Preliminary evaluation of biological samples collected from the study’s first and second cohorts indicated that administration of HspE7 results in an E7-specific T-cell immune response. Nventa believes that HspE7 may successfully treat cervical intraepithelial neoplasia (CIN) by activating and enhancing the body’s natural immune system.
As previously reported, doses administered in both study cohorts were found to be safe and well tolerated, with no serious adverse events being reported in either group. Cohort 1 was designed to establish a baseline for the study with patients in this group being administered 500mcg of HspE7 and 50mcg of Poly-ICLC, a potent toll-like receptor 3 adjuvant. Consistent with previous preclinical studies conducted by Nventa, this dose level demonstrated anti-HspE7 antibody responses but limited T-cell responses.
In cohort 2, patients were administered 500mcg of HspE7 and 500 mcg of Poly-ICLC. In this group, three out of four patients showed anti-HspE7 antibody responses and HPV16 E7-specific T-cell responses. These findings verify the company’s predicted mechanism-of-action of HspE7 as demonstrated by early preclinical models and support the compound’s potential to treat HPV-16 induced CIN.

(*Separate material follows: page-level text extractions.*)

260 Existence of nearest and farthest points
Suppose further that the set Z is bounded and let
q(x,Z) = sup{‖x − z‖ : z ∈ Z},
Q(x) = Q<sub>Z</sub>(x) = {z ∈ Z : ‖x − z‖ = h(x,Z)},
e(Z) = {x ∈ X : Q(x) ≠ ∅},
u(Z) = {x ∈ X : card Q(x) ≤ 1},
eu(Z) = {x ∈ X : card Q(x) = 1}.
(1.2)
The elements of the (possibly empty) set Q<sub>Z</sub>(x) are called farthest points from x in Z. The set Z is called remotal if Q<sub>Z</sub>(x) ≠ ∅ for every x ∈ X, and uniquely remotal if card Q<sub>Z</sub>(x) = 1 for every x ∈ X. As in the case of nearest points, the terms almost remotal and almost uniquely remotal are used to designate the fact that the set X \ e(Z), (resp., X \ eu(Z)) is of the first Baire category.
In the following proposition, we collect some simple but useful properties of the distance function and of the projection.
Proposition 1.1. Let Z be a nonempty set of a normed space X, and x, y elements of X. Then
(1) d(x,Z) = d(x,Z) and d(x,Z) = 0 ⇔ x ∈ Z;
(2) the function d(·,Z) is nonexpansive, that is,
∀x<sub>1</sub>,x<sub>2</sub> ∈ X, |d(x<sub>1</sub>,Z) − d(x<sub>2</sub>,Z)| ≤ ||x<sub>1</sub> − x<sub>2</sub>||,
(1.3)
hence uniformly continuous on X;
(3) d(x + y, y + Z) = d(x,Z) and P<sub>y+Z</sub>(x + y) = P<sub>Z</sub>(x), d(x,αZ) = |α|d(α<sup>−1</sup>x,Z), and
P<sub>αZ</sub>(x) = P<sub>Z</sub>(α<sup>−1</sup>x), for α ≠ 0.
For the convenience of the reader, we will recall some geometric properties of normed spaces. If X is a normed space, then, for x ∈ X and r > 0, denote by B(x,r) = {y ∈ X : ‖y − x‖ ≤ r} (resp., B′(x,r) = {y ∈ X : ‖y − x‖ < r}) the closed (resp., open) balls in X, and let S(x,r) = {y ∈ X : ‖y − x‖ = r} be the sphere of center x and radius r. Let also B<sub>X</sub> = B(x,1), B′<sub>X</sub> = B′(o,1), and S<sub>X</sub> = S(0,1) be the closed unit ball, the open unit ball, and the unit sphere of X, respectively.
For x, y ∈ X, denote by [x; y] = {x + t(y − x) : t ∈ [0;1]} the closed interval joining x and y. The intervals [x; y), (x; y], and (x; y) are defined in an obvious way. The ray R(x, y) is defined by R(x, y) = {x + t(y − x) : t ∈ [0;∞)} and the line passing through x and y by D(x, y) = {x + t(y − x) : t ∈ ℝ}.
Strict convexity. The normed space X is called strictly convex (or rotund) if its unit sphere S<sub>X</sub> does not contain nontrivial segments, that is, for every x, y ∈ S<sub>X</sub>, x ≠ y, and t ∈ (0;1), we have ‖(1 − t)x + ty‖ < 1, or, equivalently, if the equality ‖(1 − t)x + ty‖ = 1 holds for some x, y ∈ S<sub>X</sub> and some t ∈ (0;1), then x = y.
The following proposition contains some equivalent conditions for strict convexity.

Nventa is currently working with the FDA to finalize trial design for the company’s Phase II clinical study for HspE7, and expects to initiate this trial in patients in CIN in mid-2008. In addition to CIN, Nventa is currently evaluating HspE7 as a potential treatment for a broad range of HPV-related pre-cancerous and cancerous diseases, and has a platform to generate other compounds that may treat a variety of other viral associated diseases.
Gregory McKee, president and CEO of Nventa, said: “We look forward to reviewing the immunological data from the remaining two cohorts of this study to determine if yet higher doses of HspE7 will improve the drug’s immunological activity.”